『いのちのパレード』と「大野智『FREESTYLE』」


<総合ランキング>  (1/28~2/3 三省堂書店全店調べ)
 1位 坂東真理子『女性の品格』(PHP研究所)
 2位 坂東真理子『親の品格』(PHP研究所)
 3位 阿川弘之『大人の見識』(新潮社)
 4位 勝間和代『お金は銀行に預けるな』(光文社)
 5位 平岩弓枝『新・御宿かわせみ』(文藝春秋)
 6位 桜庭一樹『私の男』(文藝春秋)
 7位 水野敬也『夢をかなえるゾウ』(飛鳥新社)
 8位 茂木健一郎『脳を活かす勉強法』(PHP研究所)
 9位 城山三郎『そうか、もう君はいないのか』(新潮社)
10位 Jamais Jamis『B型自分の説明書』(文芸社)


<特集・大野智『FREESTYLE』>
◎大野智『FREESTYLE』(角川書店)



「嵐」の大野智さんが10年にわたって制作してきた、オリジナル・フィギュア100点、ペインティング20点、オブジェ2点など、アート作品を1冊にまとめました。この作品集には、アーティスト大野智の独創的なポートレート、制作への思いをじっくり語ったロング・インタビュー、10年間、制作過程を見つめてきた「嵐」メンバーからの一言なども収録されています。作品の現物を見せていただきながら、大野さんに、制作意図などについてインタビューしました。


<今週の松田チョイス>
◎恩田陸『いのちのパレード』(実業之日本社)



松田 いま、物語を書く人はたくさんいますけども、その中で飛び抜けた力をもっている、面白さ、うまさで言えば恩田陸さんだと思います。
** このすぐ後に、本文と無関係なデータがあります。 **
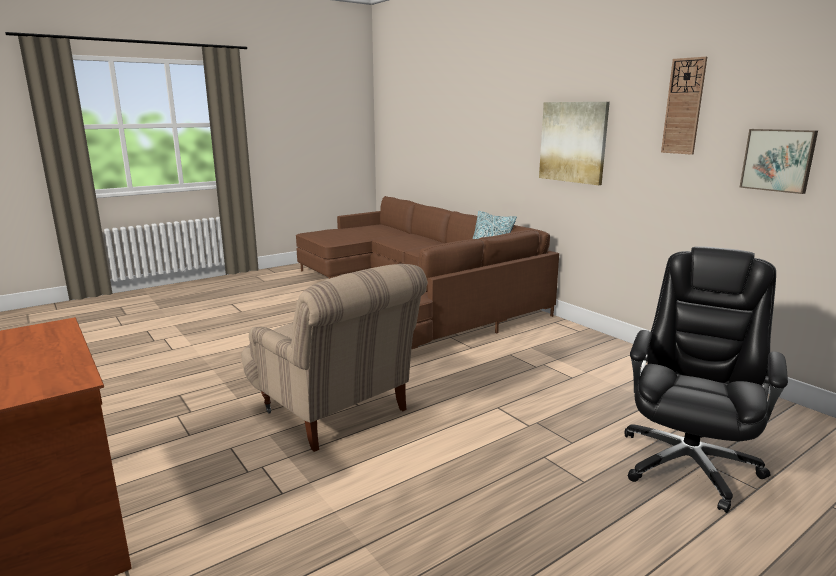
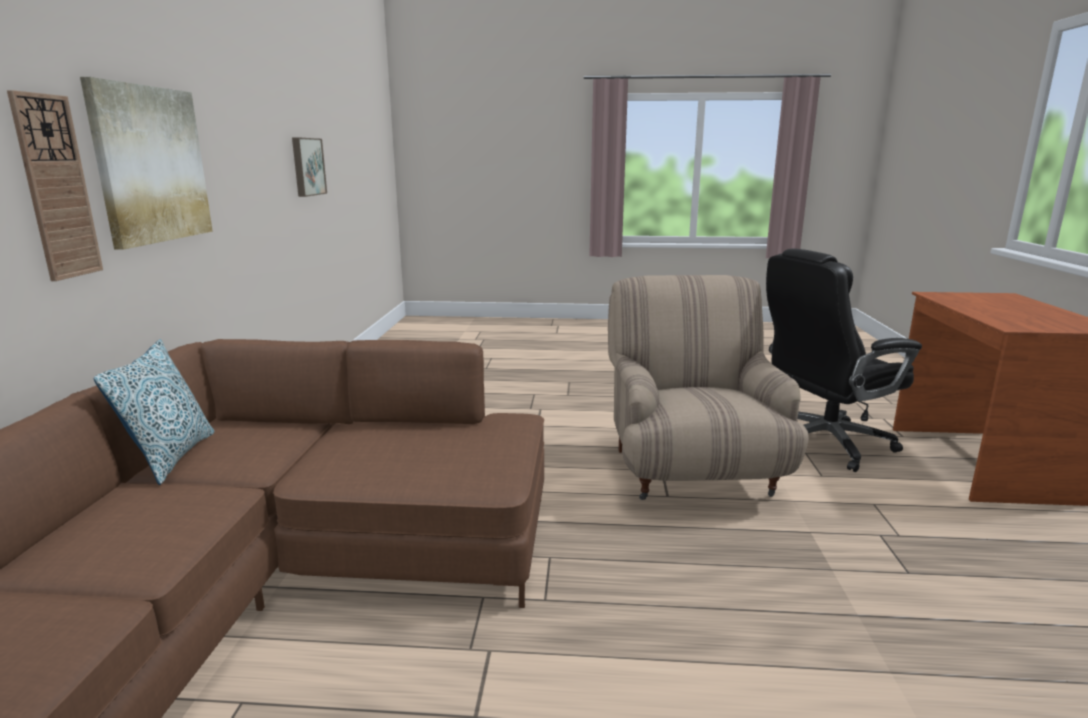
camera: 140 degrees left, 0 degrees up
(683, 106) = (250, 109): wall clock -> wall clock (56, 188)
(688, 463) = (494, 370): black office chair -> black office chair (823, 442)

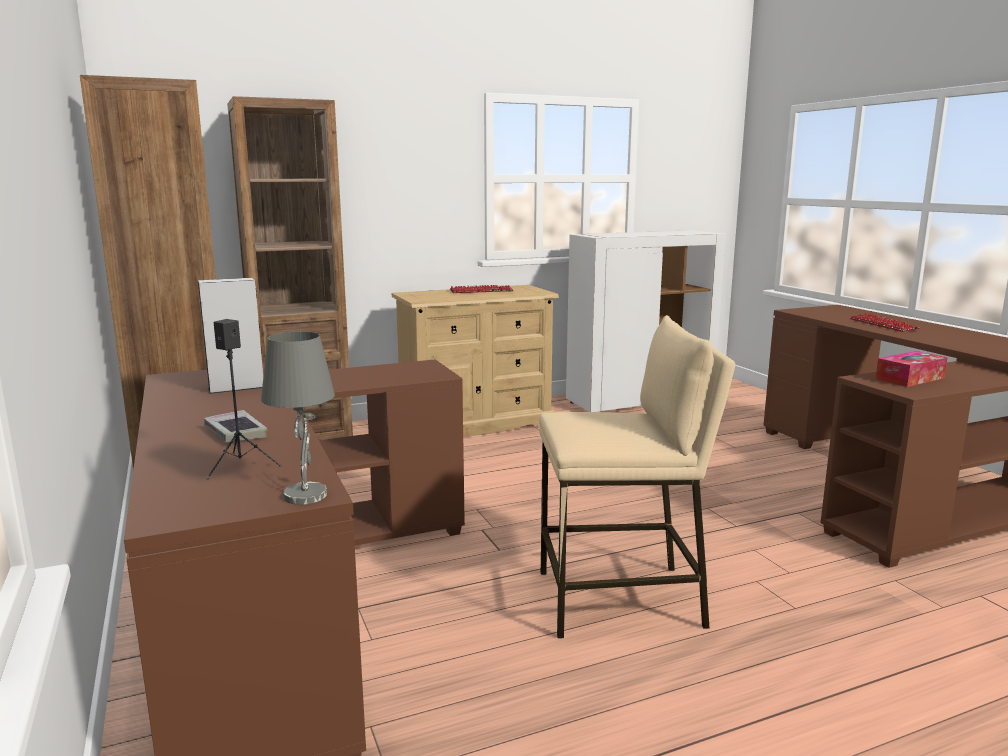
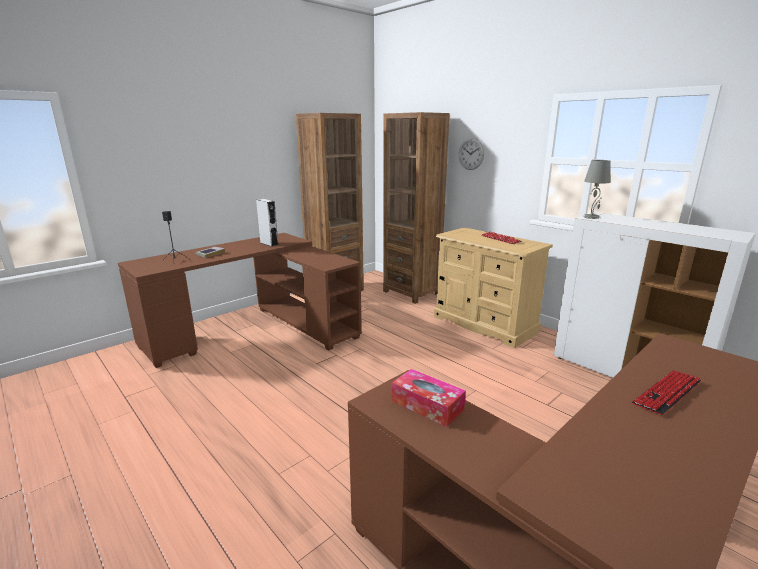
camera: 70 degrees right, 5 degrees up
(305, 495) = (144, 271): grey table lamp -> grey table lamp (591, 217)
(365, 175) = (471, 154): none -> wall clock
(620, 600) = (273, 406): beige stool -> none

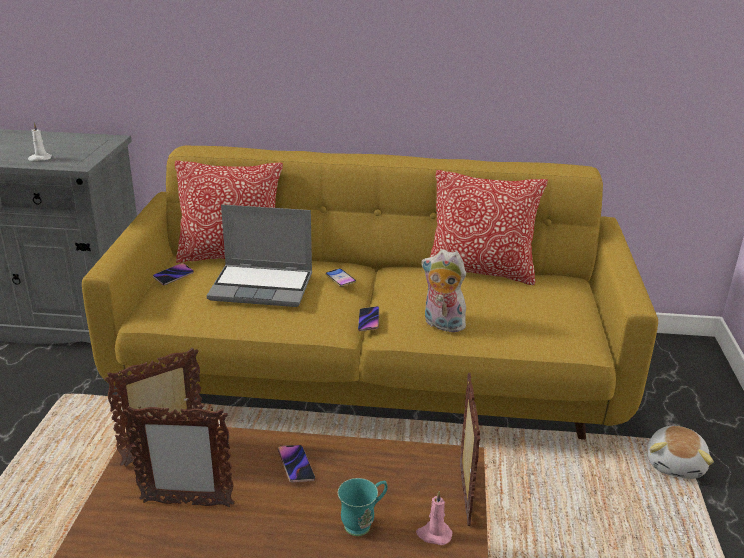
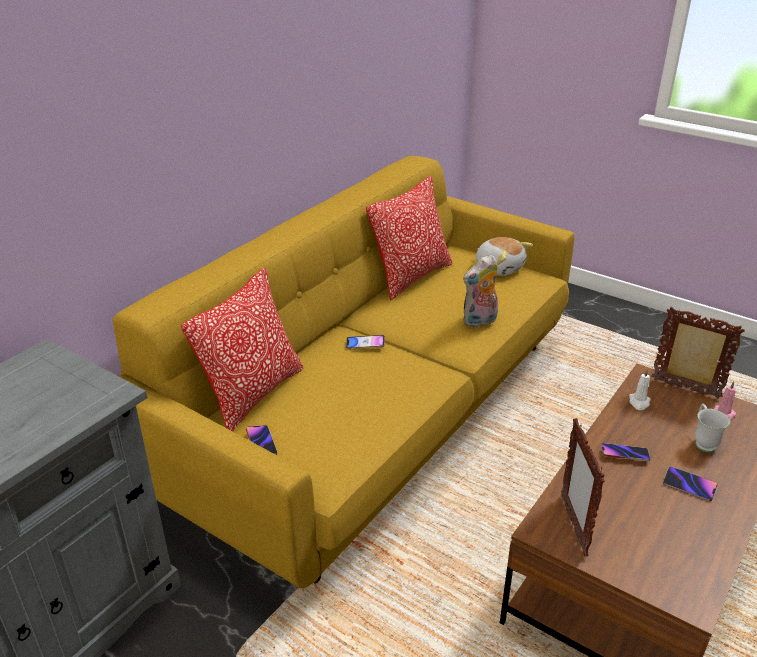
camera: 60 degrees left, 5 degrees up
(40, 158) = (46, 422): white candle -> white candle (639, 402)
(186, 503) = (651, 527): picture frame -> none
(263, 287) = (345, 389): laptop -> none
(363, 523) = (703, 441): turquoise mug -> white mug
(368, 321) = (444, 353): phone -> phone (689, 486)
(676, 464) = (579, 327): plush toy -> plush toy (499, 268)

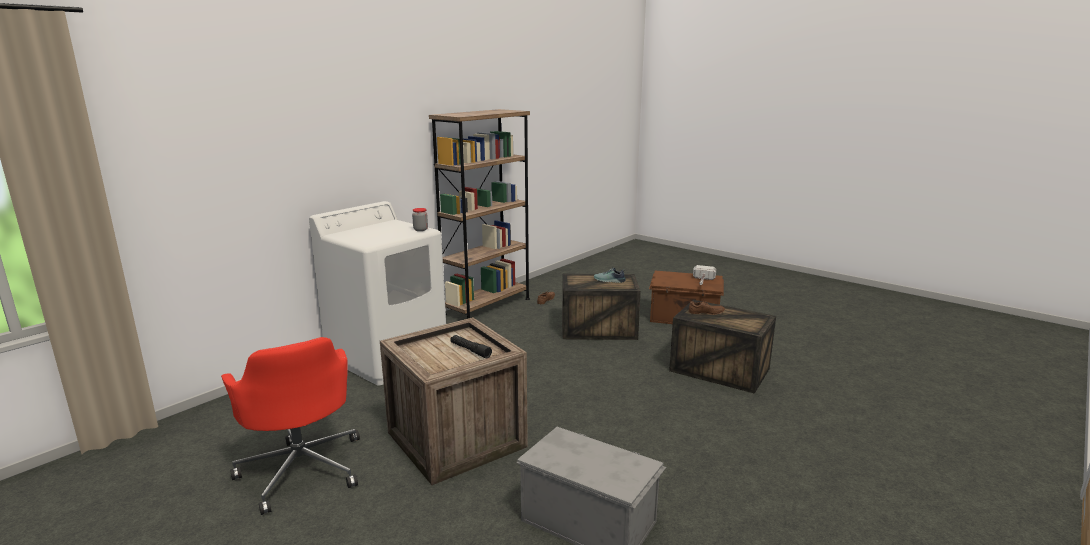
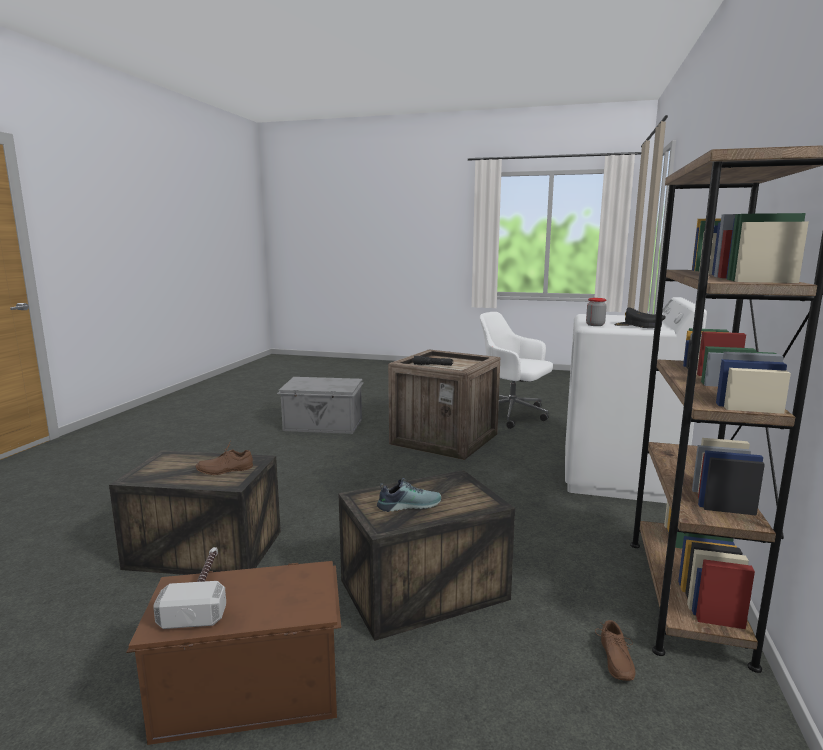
camera: 155 degrees right, 5 degrees down
(302, 468) = (512, 415): red office chair -> white office chair
(396, 225) = (639, 326): none -> black cap

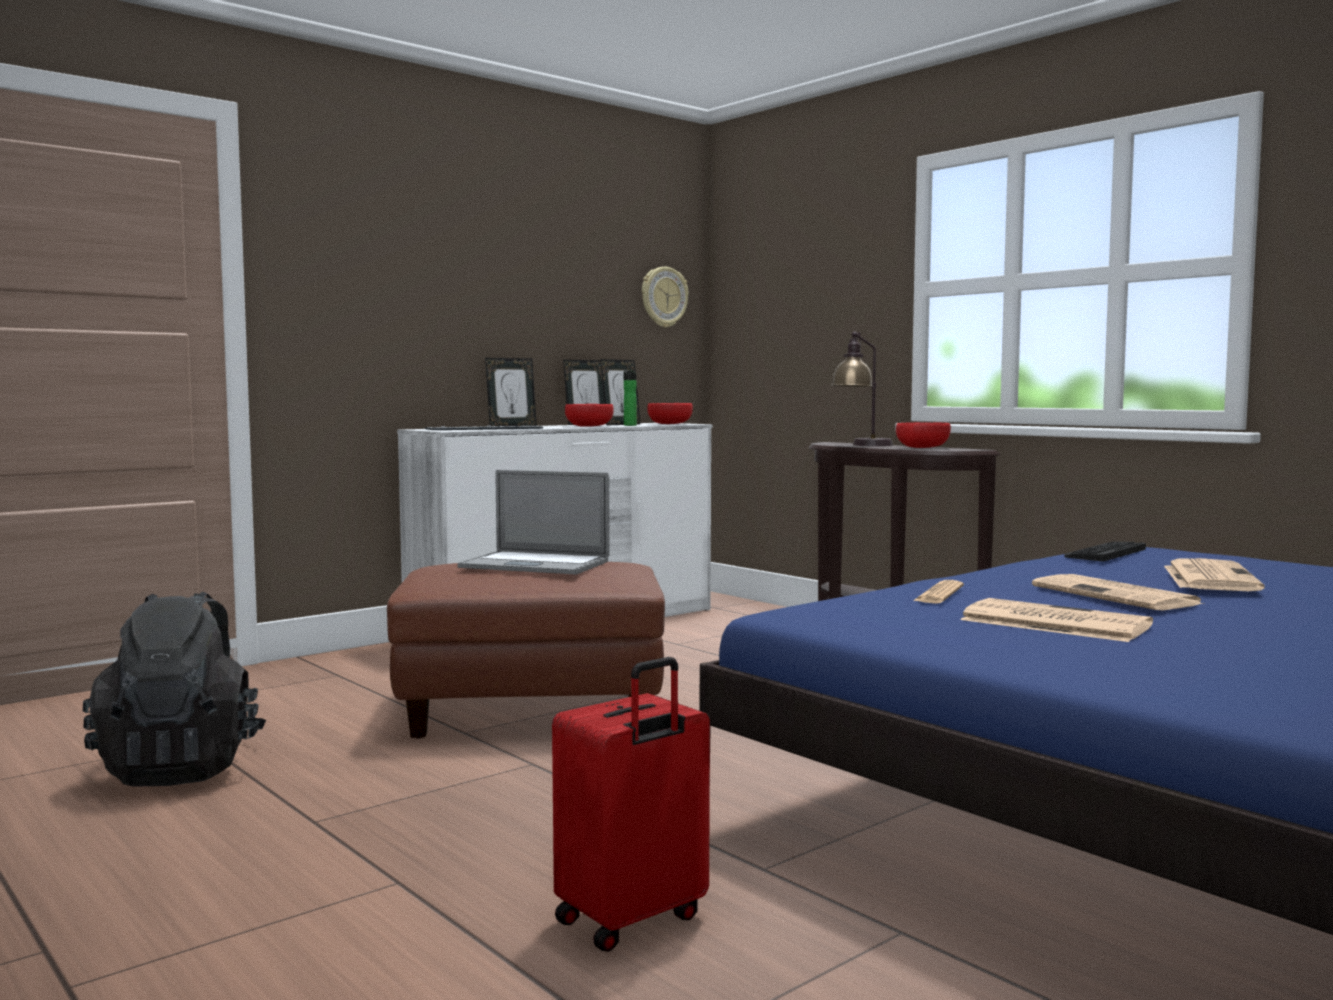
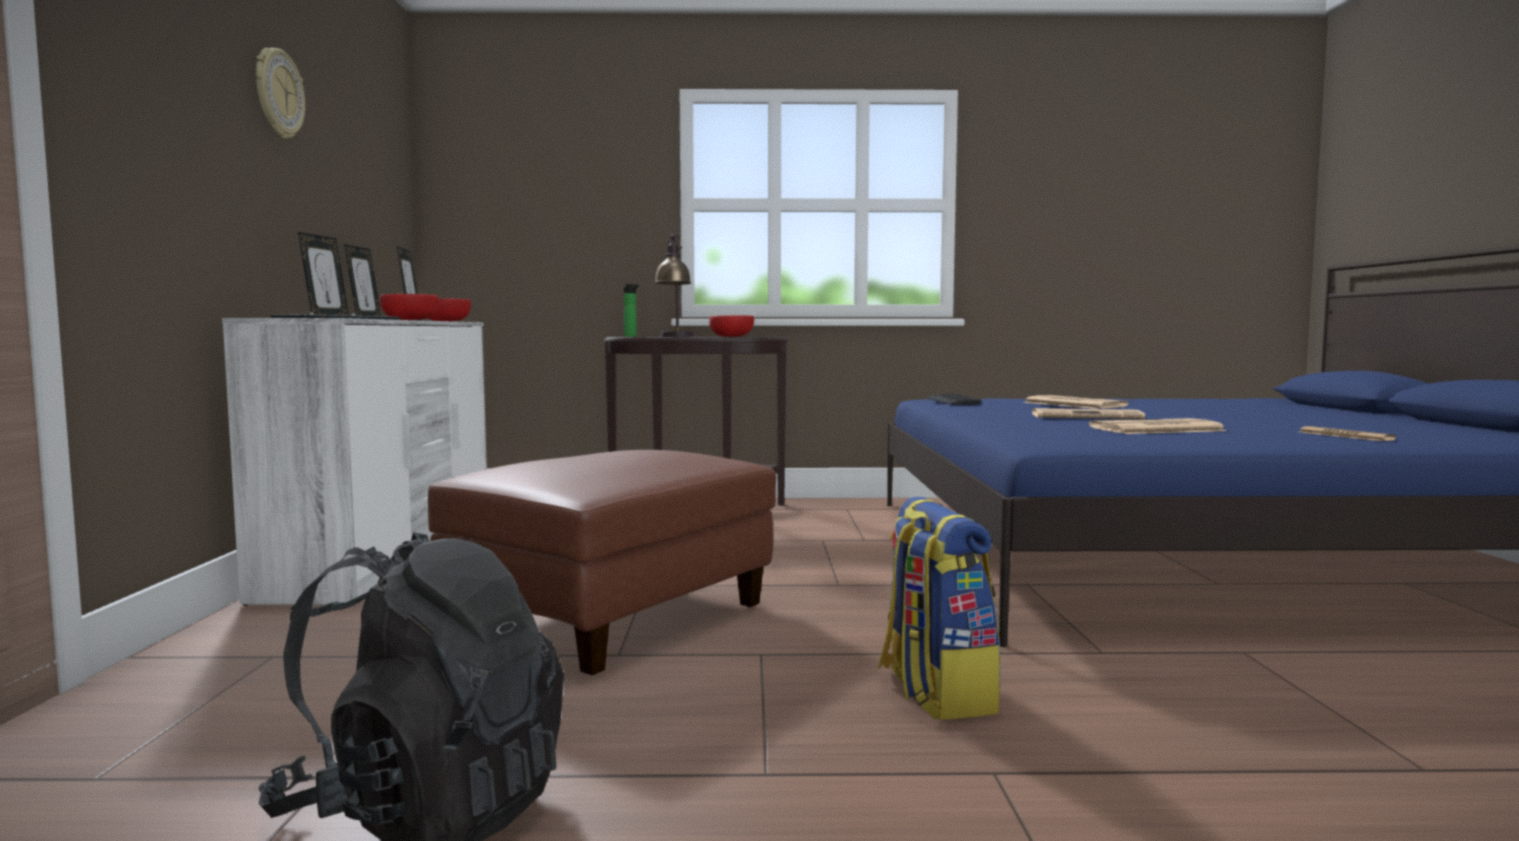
camera: 50 degrees left, 0 degrees up
(535, 564) = (605, 457): laptop -> none
(538, 831) = (934, 692): none -> backpack
(629, 425) = (437, 320): bottle -> bottle (631, 336)
(632, 920) = (1165, 711): red suitcase -> none
(663, 297) = (393, 187): wall clock -> wall clock (278, 94)
(938, 594) = (1035, 425): newspaper -> newspaper (1345, 436)

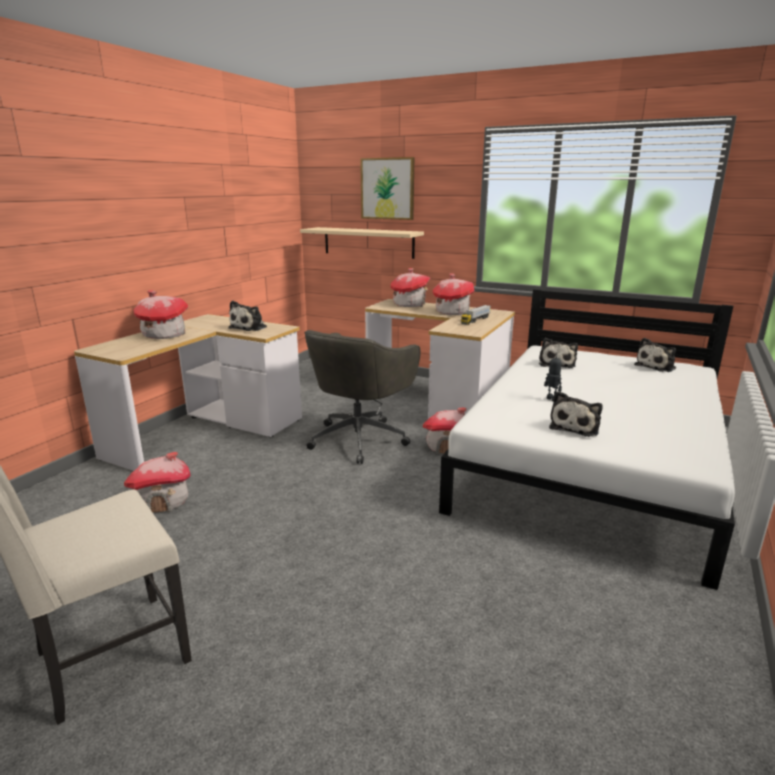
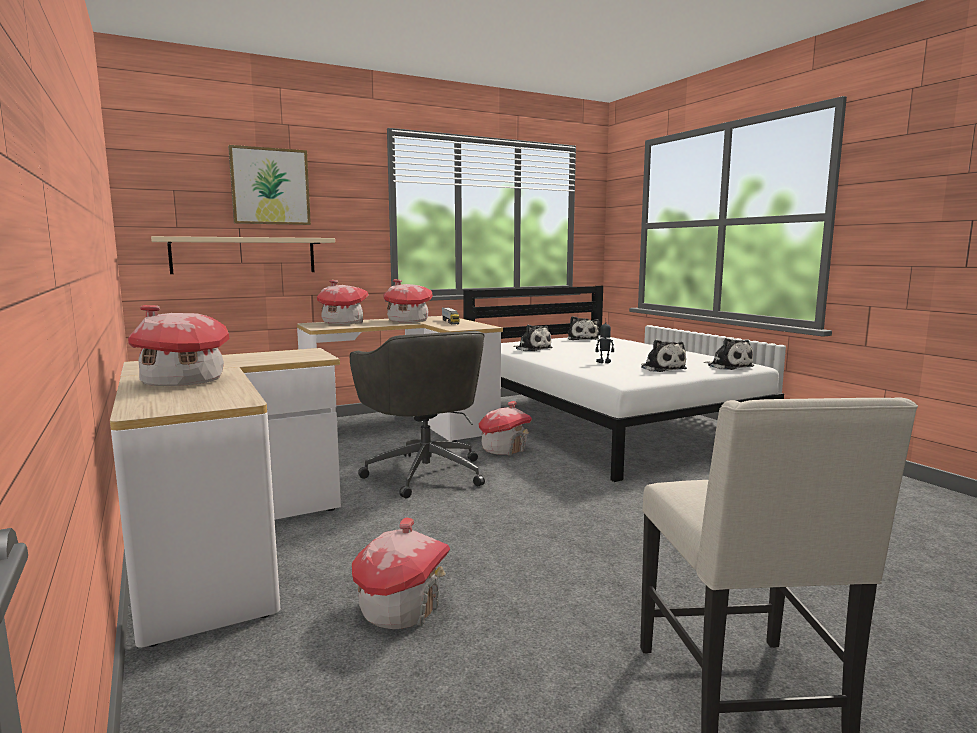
camera: 55 degrees left, 10 degrees down
(250, 327) = (268, 357): plush toy -> plush toy (728, 366)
その、恩田さんの最新作『いのちのパレード』です。
N 本屋大賞、吉川英治文学新人賞、日本推理作家協会賞、山本周五郎賞。幅広いジャンルで評価を得てきた恩田陸さん。その集大成ともいえる短編集が『いのちのパレード』。ホラー、SF、ミステリー、ファンタジー。15の短い物語に込められた壮大な想像力が、読者を圧倒します。>
松田 この本には奇妙な味の短編小説が十五編収録されています。一つ一つが20ページぐらいの短いお話なんです。だけども、それぞれが壮大なスケールの物語だったり、果てしない永い永い歴史の一部を一部を切り取ってきたみたいな、桁外れの大きさを感じさせられる物語ばかりで、それで、最後には意外なラストが待っているという、それぞれが楽しめるお話ばっかりですね。谷原さん、読んでどうでしたか。
谷原 あ、松田さんにふられた。ぼくも読ませていただいたんですが、恩田さんという人はとっても文章が上手じゃないですか。で、読んでいく内に、日常生活で、普通の人だったら見過ごさすようなところを、恩田さんが注目してみると、どっか隙間というかほころびのようなところを見つけて、それを想像力でどんどんふくらましていったっていう感じがしたんですね。日常なんだけども、ちょっと位相がずれた世界。どの短編も、最後のオチはゾクッとするようなものが多いんですが、中には可愛いお話で、「夕飯は七時」というのがありまして、子どもって想像力が凄くあるじゃないですか。で、大人が訳のわからない単語を言うと、それは何だろうと、勝手に生き物だとかを想像して、それが実際に出てきちゃうというお話。それが微笑ましくて好きでしたね。松田さんはいかがでした。
松田 ぼくはね、「かたつむり注意報」という作品が面白くて。ある作家の生涯を追っている人が、その最期の地に行くんですけども、そこで、巨大なかたつむりが夜、町中を歩いているという幻想的なんだけどリアルな光景に遭遇するというお話です。その映像が鮮明に焼き付いているという感じで、本当に繰り返し読みたくなる素晴らしい短編集ですね。